## [Records for this exercise]
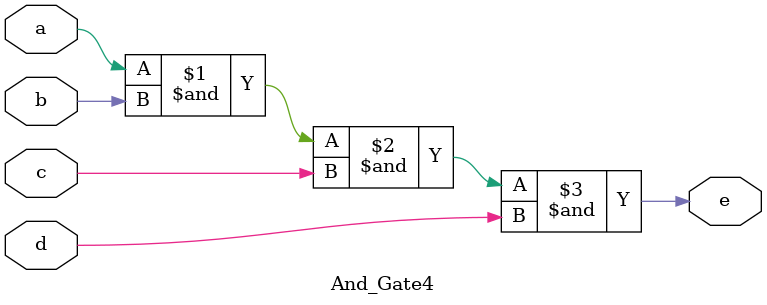
<source format=sv>
module And_Gate4(
   input a,b,c,d,
  output e);
  
  assign e = a&b&c&d;
  
endmodule
</source>
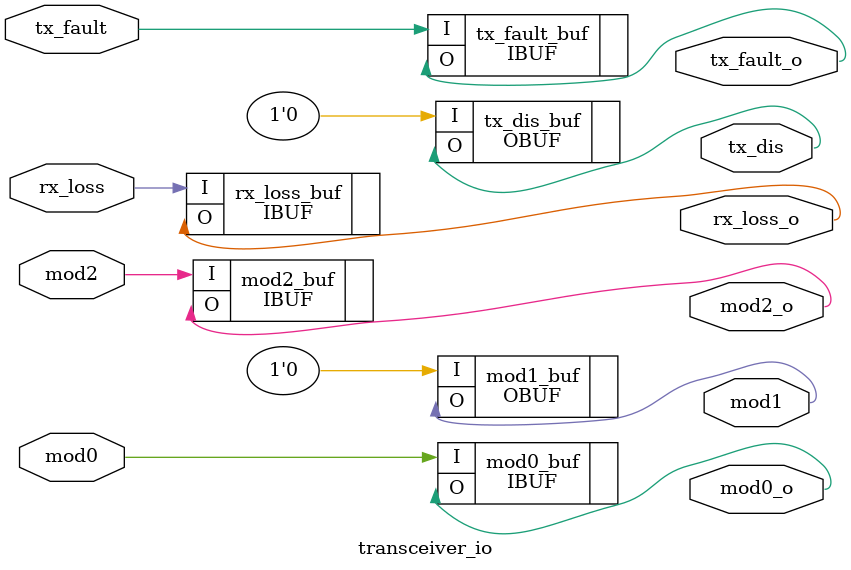
<source format=v>
`timescale 1ns/1ps

module transceiver_io(
		      input mod0,
		      input mod2,
		      input rx_loss,
		      input tx_fault,
		      output mod1,
		      output tx_dis,
		      
		      output mod0_o,
		      output mod2_o,
		      output tx_fault_o,
		      output rx_loss_o
		     );

IBUF mod0_buf(.I(mod0),.O(mod0_o));
IBUF mod2_buf(.I(mod2),.O(mod2_o));
IBUF rx_loss_buf(.I(rx_loss),.O(rx_loss_o));
IBUF tx_fault_buf(.I(tx_fault),.O(tx_fault_o));

OBUF mod1_buf (.I(1'b0),.O(mod1));
OBUF tx_dis_buf (.I(1'b0),.O(tx_dis));


endmodule


</source>
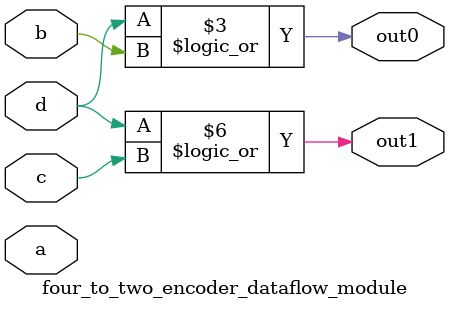
<source format=v>

module four_to_two_encoder_dataflow_module (a, b, c, d, out0, out1);
	input a, b, c, d;

	output out0, out1;

	assign out0 = (d == 1'b1) || (b == 1'b1);
	assign out1 = (d == 1'b1) || (c == 1'b1);

endmodule


</source>
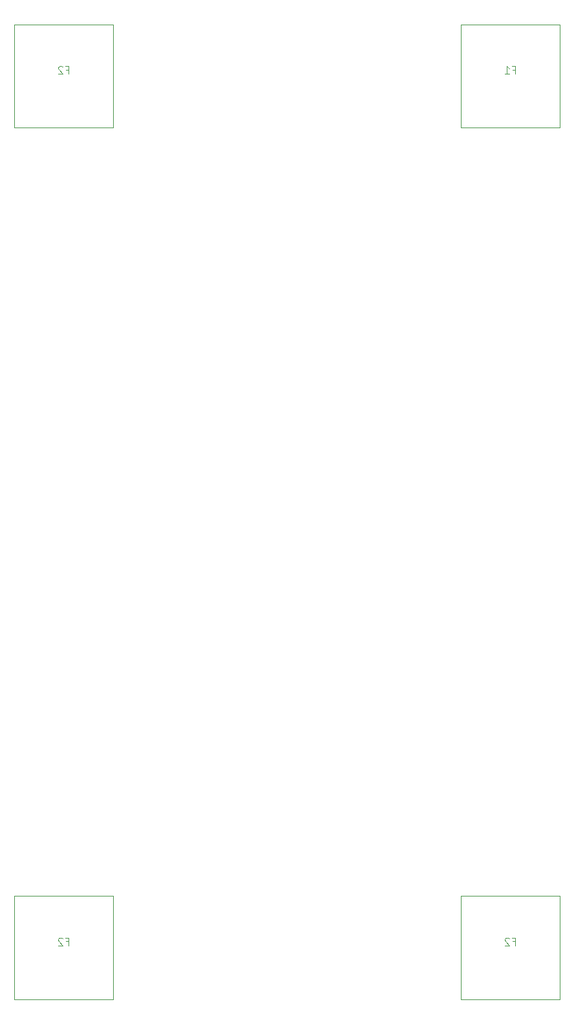
<source format=gbr>
%TF.GenerationSoftware,KiCad,Pcbnew,9.0.6*%
%TF.CreationDate,2026-01-10T01:49:01+11:00*%
%TF.ProjectId,cv-mixer,63762d6d-6978-4657-922e-6b696361645f,rev?*%
%TF.SameCoordinates,Original*%
%TF.FileFunction,Legend,Bot*%
%TF.FilePolarity,Positive*%
%FSLAX46Y46*%
G04 Gerber Fmt 4.6, Leading zero omitted, Abs format (unit mm)*
G04 Created by KiCad (PCBNEW 9.0.6) date 2026-01-10 01:49:01*
%MOMM*%
%LPD*%
G01*
G04 APERTURE LIST*
%ADD10C,0.100000*%
G04 APERTURE END LIST*
D10*
X96833333Y-28933609D02*
X97166666Y-28933609D01*
X97166666Y-29457419D02*
X97166666Y-28457419D01*
X97166666Y-28457419D02*
X96690476Y-28457419D01*
X95785714Y-29457419D02*
X96357142Y-29457419D01*
X96071428Y-29457419D02*
X96071428Y-28457419D01*
X96071428Y-28457419D02*
X96166666Y-28600276D01*
X96166666Y-28600276D02*
X96261904Y-28695514D01*
X96261904Y-28695514D02*
X96357142Y-28743133D01*
X38333333Y-142933609D02*
X38666666Y-142933609D01*
X38666666Y-143457419D02*
X38666666Y-142457419D01*
X38666666Y-142457419D02*
X38190476Y-142457419D01*
X37857142Y-142552657D02*
X37809523Y-142505038D01*
X37809523Y-142505038D02*
X37714285Y-142457419D01*
X37714285Y-142457419D02*
X37476190Y-142457419D01*
X37476190Y-142457419D02*
X37380952Y-142505038D01*
X37380952Y-142505038D02*
X37333333Y-142552657D01*
X37333333Y-142552657D02*
X37285714Y-142647895D01*
X37285714Y-142647895D02*
X37285714Y-142743133D01*
X37285714Y-142743133D02*
X37333333Y-142885990D01*
X37333333Y-142885990D02*
X37904761Y-143457419D01*
X37904761Y-143457419D02*
X37285714Y-143457419D01*
X38333333Y-28933609D02*
X38666666Y-28933609D01*
X38666666Y-29457419D02*
X38666666Y-28457419D01*
X38666666Y-28457419D02*
X38190476Y-28457419D01*
X37857142Y-28552657D02*
X37809523Y-28505038D01*
X37809523Y-28505038D02*
X37714285Y-28457419D01*
X37714285Y-28457419D02*
X37476190Y-28457419D01*
X37476190Y-28457419D02*
X37380952Y-28505038D01*
X37380952Y-28505038D02*
X37333333Y-28552657D01*
X37333333Y-28552657D02*
X37285714Y-28647895D01*
X37285714Y-28647895D02*
X37285714Y-28743133D01*
X37285714Y-28743133D02*
X37333333Y-28885990D01*
X37333333Y-28885990D02*
X37904761Y-29457419D01*
X37904761Y-29457419D02*
X37285714Y-29457419D01*
X96833333Y-142933609D02*
X97166666Y-142933609D01*
X97166666Y-143457419D02*
X97166666Y-142457419D01*
X97166666Y-142457419D02*
X96690476Y-142457419D01*
X96357142Y-142552657D02*
X96309523Y-142505038D01*
X96309523Y-142505038D02*
X96214285Y-142457419D01*
X96214285Y-142457419D02*
X95976190Y-142457419D01*
X95976190Y-142457419D02*
X95880952Y-142505038D01*
X95880952Y-142505038D02*
X95833333Y-142552657D01*
X95833333Y-142552657D02*
X95785714Y-142647895D01*
X95785714Y-142647895D02*
X95785714Y-142743133D01*
X95785714Y-142743133D02*
X95833333Y-142885990D01*
X95833333Y-142885990D02*
X96404761Y-143457419D01*
X96404761Y-143457419D02*
X95785714Y-143457419D01*
%TO.C,F1*%
X103000000Y-23000000D02*
X90000000Y-23000000D01*
X90000000Y-36500000D01*
X103000000Y-36500000D01*
X103000000Y-23000000D01*
%TO.C,F2*%
X44500000Y-137000000D02*
X31500000Y-137000000D01*
X31500000Y-150500000D01*
X44500000Y-150500000D01*
X44500000Y-137000000D01*
X44500000Y-23000000D02*
X31500000Y-23000000D01*
X31500000Y-36500000D01*
X44500000Y-36500000D01*
X44500000Y-23000000D01*
X103000000Y-137000000D02*
X90000000Y-137000000D01*
X90000000Y-150500000D01*
X103000000Y-150500000D01*
X103000000Y-137000000D01*
%TD*%
M02*

</source>
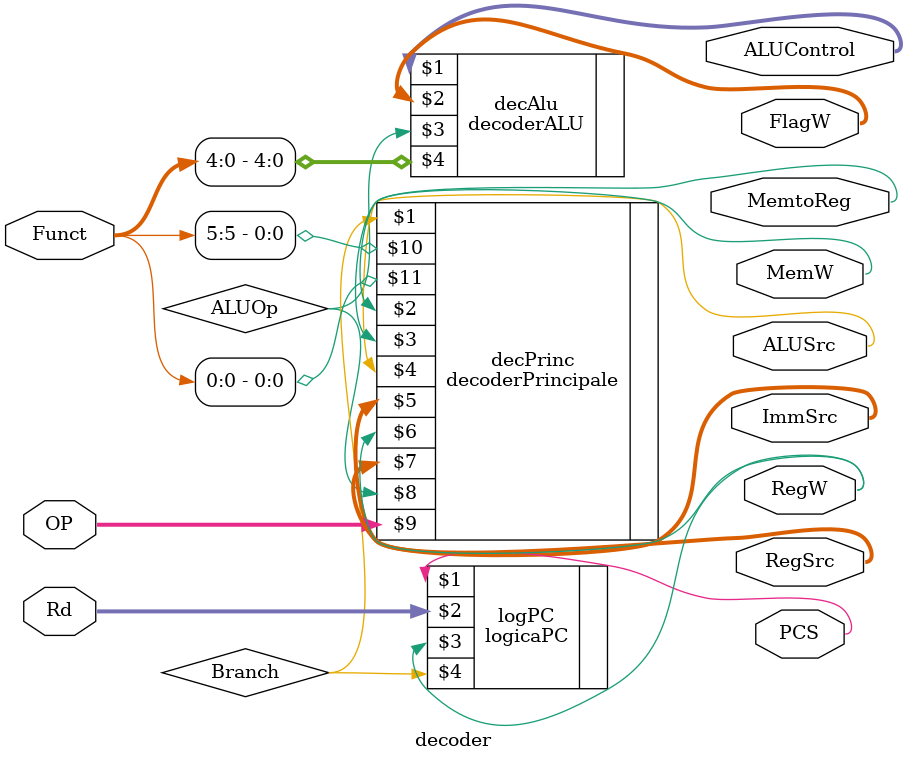
<source format=v>
module decoder(output PCS, RegW, MemW, MemtoReg, ALUSrc,
	       output [1:0] ImmSrc,
	       output [1:0] RegSrc,
	       output [1:0] ALUControl,
	       output [1:0] FlagW,

	       input [3:0] Rd, 
	       input [1:0] OP, 
	       input [5:0] Funct);

   wire 		   Branch;
   wire 		   ALUOp;
		   

   decoderALU decAlu(ALUControl, FlagW, ALUOp, Funct[4:0]);
   decoderPrincipale decPrinc(Branch, MemtoReg, MemW, ALUSrc,
			      ImmSrc, RegW, RegSrc, ALUOp,
			      OP, Funct[5], Funct[0]);
   logicaPC logPC(PCS, Rd, RegW, Branch);

endmodule // decoder

</source>
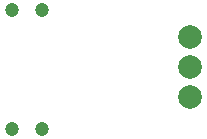
<source format=gbs>
G04*
G04 #@! TF.GenerationSoftware,Altium Limited,Altium Designer,18.0.7 (293)*
G04*
G04 Layer_Color=16711935*
%FSLAX25Y25*%
%MOIN*%
G70*
G01*
G75*
%ADD27C,0.04737*%
%ADD28C,0.07887*%
D27*
X7000Y8000D02*
D03*
X17000D02*
D03*
X7000Y47370D02*
D03*
X17000D02*
D03*
D28*
X66452Y18374D02*
D03*
Y28374D02*
D03*
Y38374D02*
D03*
M02*

</source>
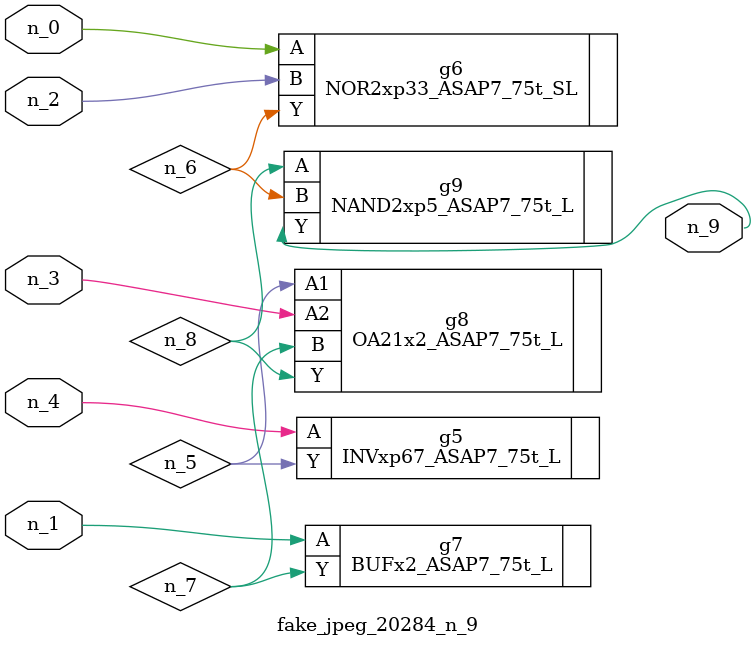
<source format=v>
module fake_jpeg_20284_n_9 (n_3, n_2, n_1, n_0, n_4, n_9);

input n_3;
input n_2;
input n_1;
input n_0;
input n_4;

output n_9;

wire n_8;
wire n_6;
wire n_5;
wire n_7;

INVxp67_ASAP7_75t_L g5 ( 
.A(n_4),
.Y(n_5)
);

NOR2xp33_ASAP7_75t_SL g6 ( 
.A(n_0),
.B(n_2),
.Y(n_6)
);

BUFx2_ASAP7_75t_L g7 ( 
.A(n_1),
.Y(n_7)
);

OA21x2_ASAP7_75t_L g8 ( 
.A1(n_5),
.A2(n_3),
.B(n_7),
.Y(n_8)
);

NAND2xp5_ASAP7_75t_L g9 ( 
.A(n_8),
.B(n_6),
.Y(n_9)
);


endmodule
</source>
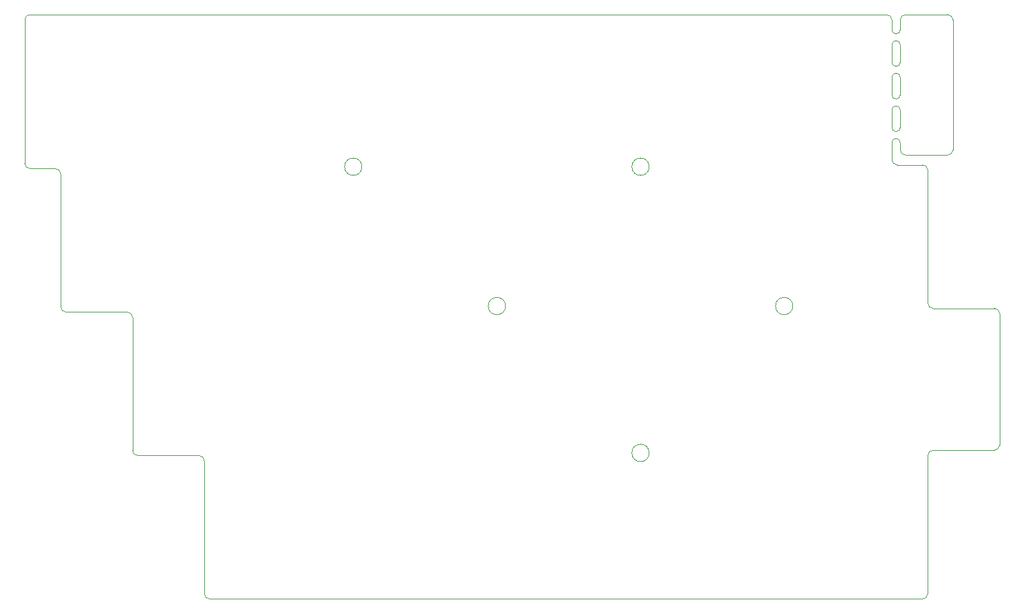
<source format=gm1>
G04 #@! TF.GenerationSoftware,KiCad,Pcbnew,(5.1.4)-1*
G04 #@! TF.CreationDate,2021-01-05T09:43:32-08:00*
G04 #@! TF.ProjectId,andante-classic,616e6461-6e74-4652-9d63-6c6173736963,rev?*
G04 #@! TF.SameCoordinates,Original*
G04 #@! TF.FileFunction,Profile,NP*
%FSLAX46Y46*%
G04 Gerber Fmt 4.6, Leading zero omitted, Abs format (unit mm)*
G04 Created by KiCad (PCBNEW (5.1.4)-1) date 2021-01-05 09:43:32*
%MOMM*%
%LPD*%
G04 APERTURE LIST*
%ADD10C,0.100000*%
G04 APERTURE END LIST*
D10*
X135047500Y-39283437D02*
G75*
G02X134347500Y-38583437I0J700000D01*
G01*
X135447500Y-21334999D02*
G75*
G02X134347500Y-21334997I-550000J0D01*
G01*
X134347500Y-27668331D02*
G75*
G02X135447500Y-27668333I550000J-2D01*
G01*
X147935000Y-77185000D02*
X139810000Y-77185000D01*
X134347500Y-30001664D02*
X134347500Y-27668331D01*
X32934999Y-58835000D02*
X24809999Y-58835000D01*
X121210000Y-58035000D02*
G75*
G03X121210000Y-58035000I-1150000J0D01*
G01*
X83110000Y-58035000D02*
G75*
G03X83110000Y-58035000I-1150000J0D01*
G01*
X102160000Y-77535000D02*
G75*
G03X102160000Y-77535000I-1150000J0D01*
G01*
X102160000Y-39535000D02*
G75*
G03X102160000Y-39535000I-1150000J0D01*
G01*
X134347500Y-23334996D02*
G75*
G02X135447500Y-23335000I550000J-3D01*
G01*
X139810000Y-58333437D02*
G75*
G02X139110000Y-57633437I0J700000D01*
G01*
X134347500Y-36334997D02*
X134347500Y-38583437D01*
X147935000Y-58333437D02*
G75*
G02X148635000Y-59033437I0J-700000D01*
G01*
X138409999Y-39283436D02*
G75*
G02X139110000Y-39983437I0J-700001D01*
G01*
X135447500Y-23335000D02*
X135447500Y-25668333D01*
X142447499Y-37284999D02*
G75*
G02X141747500Y-37985000I-700000J-1D01*
G01*
X142447500Y-20035000D02*
X142447500Y-37285000D01*
X139110000Y-77885000D02*
G75*
G02X139810000Y-77185000I700000J0D01*
G01*
X20047500Y-19335001D02*
X133647500Y-19335001D01*
X139110000Y-39983437D02*
X139110000Y-57633437D01*
X136147500Y-19335001D02*
X141747500Y-19335001D01*
X23409999Y-39785000D02*
G75*
G02X24109999Y-40485000I0J-700000D01*
G01*
X20047500Y-39785000D02*
G75*
G02X19347500Y-39085000I0J700000D01*
G01*
X134347500Y-25668331D02*
X134347500Y-23334997D01*
X135447500Y-25668333D02*
G75*
G02X134347500Y-25668331I-550000J0D01*
G01*
X135447500Y-27668333D02*
X135447500Y-30001666D01*
X148635000Y-59033437D02*
X148635000Y-76485000D01*
X19347501Y-20035000D02*
G75*
G02X20047500Y-19335001I699999J0D01*
G01*
X134347500Y-34334997D02*
X134347500Y-32001664D01*
X135447500Y-32001666D02*
X135447500Y-34334999D01*
X42460000Y-77885000D02*
X34334999Y-77885000D01*
X34335000Y-77884999D02*
G75*
G02X33634999Y-77185000I-1J700000D01*
G01*
X135447499Y-37285000D02*
X135447500Y-36335000D01*
X42460000Y-77885000D02*
G75*
G02X43160000Y-78585000I0J-700000D01*
G01*
X134347500Y-32001664D02*
G75*
G02X135447500Y-32001666I550000J-2D01*
G01*
X139110000Y-96235000D02*
G75*
G02X138410000Y-96935000I-700000J0D01*
G01*
X135447500Y-34334999D02*
G75*
G02X134347500Y-34334997I-550000J0D01*
G01*
X138410000Y-96935000D02*
X43860000Y-96935000D01*
X139110000Y-77885000D02*
X139110000Y-96235000D01*
X32934999Y-58835000D02*
G75*
G02X33634999Y-59535000I0J-700000D01*
G01*
X136147500Y-37985001D02*
G75*
G02X135447499Y-37285000I0J700001D01*
G01*
X135447501Y-20035000D02*
G75*
G02X136147500Y-19335001I699999J0D01*
G01*
X43860000Y-96935000D02*
G75*
G02X43160000Y-96235000I0J700000D01*
G01*
X19347500Y-39085000D02*
X19347501Y-20035000D01*
X141747500Y-19335000D02*
G75*
G02X142447500Y-20035000I0J-700000D01*
G01*
X24109999Y-58135000D02*
X24109999Y-40485000D01*
X24809999Y-58835000D02*
G75*
G02X24109999Y-58135000I0J700000D01*
G01*
X148635000Y-76485000D02*
G75*
G02X147935000Y-77185000I-700000J0D01*
G01*
X43160000Y-96235000D02*
X43160000Y-78585000D01*
X135047500Y-39283437D02*
X138410000Y-39283437D01*
X134347500Y-20035000D02*
X134347500Y-21334997D01*
X23409999Y-39785000D02*
X20047500Y-39785000D01*
X64060000Y-39535000D02*
G75*
G03X64060000Y-39535000I-1150000J0D01*
G01*
X134347500Y-36334996D02*
G75*
G02X135447500Y-36335000I550000J-3D01*
G01*
X135447500Y-21334999D02*
X135447500Y-20035000D01*
X133647500Y-19335000D02*
G75*
G02X134347500Y-20035000I0J-700000D01*
G01*
X139810000Y-58333437D02*
X147935000Y-58333437D01*
X135447500Y-30001666D02*
G75*
G02X134347500Y-30001664I-550000J0D01*
G01*
X33634999Y-77185000D02*
X33634999Y-59535000D01*
X141747500Y-37985000D02*
X136147500Y-37985000D01*
M02*

</source>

## [Exercise]
Find the lines in the records that contain the word "ImmSrc", then copy every one of them.

## [Exercise response]
	       output [1:0] ImmSrc,
			      ImmSrc, RegW, RegSrc, ALUOp,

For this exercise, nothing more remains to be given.